两淮煤系地层主要岩石单轴受压条件下的导电特性试验研究

设计一种岩石受荷条件下的岩石电阻率试验装置。通过试验,发现一种取材方便、效果良好的电极耦合材料——过饱和黏土。试验研究两淮煤系地层主要岩石的导电性随电流、电压、应力的变化特性,并拟合出各岩样较高相关度的电阻率-应力(ρ-σ)回归方程,结果发现:(1)两淮煤田煤系地层岩石在弹性变形范围内,其导电性随着应力的增大而增强(即岩石的电阻率随着应力的增大而降低);(2)软弱砂质泥岩导电性受应力影响的程度大于坚硬的砂岩、闪长岩;(3)岩石电阻率与应力之间存在较好的相关性;(4)在应力一定的条件下,软弱砂质泥岩的导电性随着电压、电流的增强而增强(电阻率降低),坚硬砂岩、闪长岩的导电性基本不受电压、电流的影响。在两淮煤田深井巷道围岩松动圈的高密度电阻率法探测中,将测试得到的巷道围岩视电阻率断面图或电阻率反演断面图与岩石电阻率试验获得的ρ-σ回归方程相结合,分析巷道围岩松动圈的发育状况,取得较好的工程效果。

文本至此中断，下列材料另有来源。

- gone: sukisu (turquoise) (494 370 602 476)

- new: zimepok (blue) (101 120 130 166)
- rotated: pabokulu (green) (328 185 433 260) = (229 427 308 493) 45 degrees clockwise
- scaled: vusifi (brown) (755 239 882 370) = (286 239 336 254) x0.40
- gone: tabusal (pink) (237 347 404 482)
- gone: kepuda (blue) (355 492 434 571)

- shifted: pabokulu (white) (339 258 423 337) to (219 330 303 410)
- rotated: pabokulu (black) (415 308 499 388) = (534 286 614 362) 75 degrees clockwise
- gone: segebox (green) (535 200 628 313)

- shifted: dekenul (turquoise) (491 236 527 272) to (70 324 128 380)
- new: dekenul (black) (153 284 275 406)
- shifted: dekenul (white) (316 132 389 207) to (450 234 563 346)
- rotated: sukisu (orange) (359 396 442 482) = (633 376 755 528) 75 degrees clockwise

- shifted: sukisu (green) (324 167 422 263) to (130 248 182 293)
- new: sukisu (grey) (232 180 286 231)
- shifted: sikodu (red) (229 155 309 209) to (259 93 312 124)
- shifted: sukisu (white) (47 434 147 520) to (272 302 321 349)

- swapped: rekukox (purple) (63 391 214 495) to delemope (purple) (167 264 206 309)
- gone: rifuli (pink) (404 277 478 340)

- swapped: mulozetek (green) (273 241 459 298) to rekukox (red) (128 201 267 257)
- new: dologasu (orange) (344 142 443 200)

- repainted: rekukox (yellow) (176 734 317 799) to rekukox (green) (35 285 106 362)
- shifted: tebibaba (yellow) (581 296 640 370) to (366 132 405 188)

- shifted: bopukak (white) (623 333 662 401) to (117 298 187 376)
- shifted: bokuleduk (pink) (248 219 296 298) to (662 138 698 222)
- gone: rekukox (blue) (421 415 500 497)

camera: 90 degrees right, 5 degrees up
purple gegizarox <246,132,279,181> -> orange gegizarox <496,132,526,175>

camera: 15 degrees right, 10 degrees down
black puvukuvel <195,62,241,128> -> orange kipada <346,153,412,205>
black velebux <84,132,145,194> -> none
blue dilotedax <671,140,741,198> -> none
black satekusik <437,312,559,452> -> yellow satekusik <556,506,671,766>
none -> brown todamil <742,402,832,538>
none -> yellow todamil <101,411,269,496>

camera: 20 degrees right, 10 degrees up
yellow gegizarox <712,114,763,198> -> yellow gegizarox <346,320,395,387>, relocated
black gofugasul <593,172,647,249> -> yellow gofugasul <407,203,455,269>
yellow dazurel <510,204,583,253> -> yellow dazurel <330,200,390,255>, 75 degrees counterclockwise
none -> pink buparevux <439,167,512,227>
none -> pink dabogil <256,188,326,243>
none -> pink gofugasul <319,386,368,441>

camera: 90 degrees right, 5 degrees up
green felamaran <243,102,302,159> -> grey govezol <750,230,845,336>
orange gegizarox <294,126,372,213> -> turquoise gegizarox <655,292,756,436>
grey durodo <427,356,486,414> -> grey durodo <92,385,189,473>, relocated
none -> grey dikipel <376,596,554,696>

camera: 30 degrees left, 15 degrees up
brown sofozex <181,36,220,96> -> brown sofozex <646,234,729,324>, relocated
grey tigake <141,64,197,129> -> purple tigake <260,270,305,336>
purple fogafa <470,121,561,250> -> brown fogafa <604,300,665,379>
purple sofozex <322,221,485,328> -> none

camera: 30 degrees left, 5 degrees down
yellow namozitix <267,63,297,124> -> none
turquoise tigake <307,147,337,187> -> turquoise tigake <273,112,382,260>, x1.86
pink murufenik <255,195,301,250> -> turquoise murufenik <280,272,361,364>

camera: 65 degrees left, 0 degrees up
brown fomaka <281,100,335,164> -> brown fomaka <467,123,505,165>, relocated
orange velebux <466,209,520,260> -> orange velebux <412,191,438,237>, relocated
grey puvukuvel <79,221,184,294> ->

EXPERIMENTAL STUDY OF ELECTRICAL CONDUCTIVITY OF MAIN ROCKS IN STRATA OF HUAIBEI AND HUAINAN COALFIELD UNDER UNIAXIAL COMPRESSION

The test equipment of litho-electric experiment under loading was designed. Through experiments a convenient and effective coupling electrode material，the over-saturated clay，was found. The changing rule of the electrical conductivity of main rock specimens in the coal-bearing strata in Huaibei and Huainan Coalfield(HHC) in relation to changes of current，voltage and stress was also studied experimentally. And resistivity-stress regression equations of different rock masses were fitted with much high correlation coefficient. Research results show that：(1) within the range of elastic deformation，the electrical conductivity of the coal-bearing rocks in HHC increases with the enhancive stress，i.e. the rock resistivity decreases with increasing stress；(2) the electrical conductivity of the weak sandy mudstone is more susceptible to the variation of stress than the hard sandstone and diorite；(3) there exists a good correlation between the resistivity of the rock and stress；(4) under certain conditions of stress，the electrical conductivity of the weak sandy mudstone will be enhanced with the increase of the voltage and the current，thereby the resistivity is reduced，while the electrical conductivities of the hard sandstone and diorite are to some extent unaffected by voltage and current. In measuring and testing released zone of surrounding rock of roadway by high density resistivity method in mines in HHC，measured apparent resistivity section or resistivity inversion section is combined with the resistivity-stress regression equations obtained from litho-electric experiment to analyze the development of released zone of surrounding rock of roadway. The technology has been successfully applied to engineering practice.